▸ **Page text**

When photographing wildlife with long lenses, always try and support the camera to avoid camera shake or inaccurate focus. This will help you get consistently sharp results, accurate focus and allow you to use slower shutter speeds than when hand-holding. If you’re in a hide then you can use a tripod – generally the bigger and heavier the tripod, the better. For quick camera positioning you can use either a pistol grip head or a ball head. A good alternative would be a monopod, which is great when you are hiking or doing bush walks, as it helps to support the weight of the camera and lens. You can also use it in a game vehicle to provide extra stability.
There are numerous other supports you can get for wildlife and nature photography. If you are photographing from a car you can get a window clamp, which attaches to the car window. Another popular choice is the beanbag, upon which you can rest the lens. It supports the weight of the lens as well as reducing vibrations. This can be placed on the windowsill of the car or on the edge of the game-viewing vehicle. These are also good for resting the lens on when you’re lying down on the ground. If you do not have something to support the camera and lens with, then try to brace yourself in a solid, but relaxed stance. When you’re ready to press the shutter release button then do so gently to avoid camera shake.
Pay attention to your camera positioning. When photographing smaller wildlife try to photograph from a lower camera angle to accentuate the animal’s size. Also consider how you’re holding the camera. All too often we stick with a horizontal composition but more often than not a vertical composition will add impact to any wildlife photograph. This works well for tall subjects such as giraffes and certain bird species. Pay special attention to the background as a busy background can distract from your subject. One of the greatest challenges is to simplify the composition. In wildlife and nature photography less is more. Don’t clutter the frame with unnecessary information that doesn’t add to the photo. This will help you create stronger images with greater impact.
Lastly, make sure you switch off your cell phone and distance yourself from the stresses and intrusions of modern living. Relax, be creative and have fun!

▸ **Information provided**
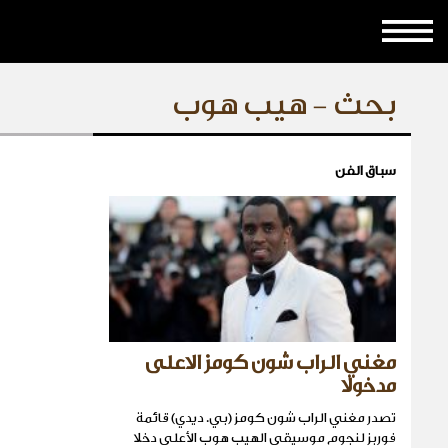
بحث - هيب هوب
سباق الفن
مغني الراب شون كومز الاعلى
مدخولا
تصدر مغني الراب شون كومز (بي. ديدي) قائمة
فوربز لنجوم موسيقى الهيب هوب الأعلى دخلا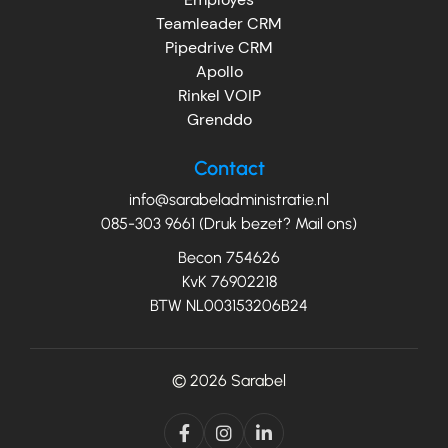
Teamleader CRM
Pipedrive CRM
Apollo
Rinkel VOIP
Grenddo
Contact
info@sarabeladministratie.nl
085-303 9661 (Druk bezet? Mail ons)
Becon 754626
KvK 76902218
BTW NL003153206B24
© 2026
Sarabel


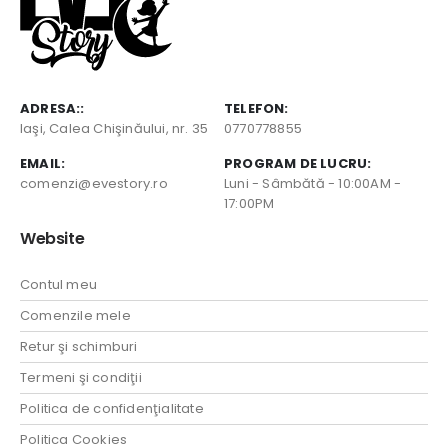
ADRESA::
TELEFON:
Iaşi, Calea Chişinăului, nr. 35
0770778855
EMAIL:
PROGRAM DE LUCRU:
comenzi@evestory.ro
Luni - Sâmbătă - 10:00AM -
17:00PM
Website
Contul meu
Comenzile mele
Retur şi schimburi
Termeni şi condiţii
Politica de confidenţialitate
Politica Cookies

▸ **Task set**
1. From the wildlife photography tips above, copy the passage from "When photographing wildlife" up to and including "provide extra stability.".
2. Please turn the paragraph of the wildlife photography tips that begins "There are numerous other supports" into a short bulleted list that keeps its main facts.

▸ **Task responses**
1.
When photographing wildlife with long lenses, always try and support the camera to avoid camera shake or inaccurate focus. This will help you get consistently sharp results, accurate focus and allow you to use slower shutter speeds than when hand-holding. If you’re in a hide then you can use a tripod – generally the bigger and heavier the tripod, the better. For quick camera positioning you can use either a pistol grip head or a ball head. A good alternative would be a monopod, which is great when you are hiking or doing bush walks, as it helps to support the weight of the camera and lens. You can also use it in a game vehicle to provide extra stability.

2.
- Window clamp: attaches to the car window when photographing from a car.
- Beanbag: the lens rests on it, which supports the lens's weight and reduces vibrations. It can sit on a car windowsill or the edge of a game-viewing vehicle, and it also works when lying on the ground.
- No support available: brace yourself in a solid but relaxed stance.
- Press the shutter release button gently to avoid camera shake.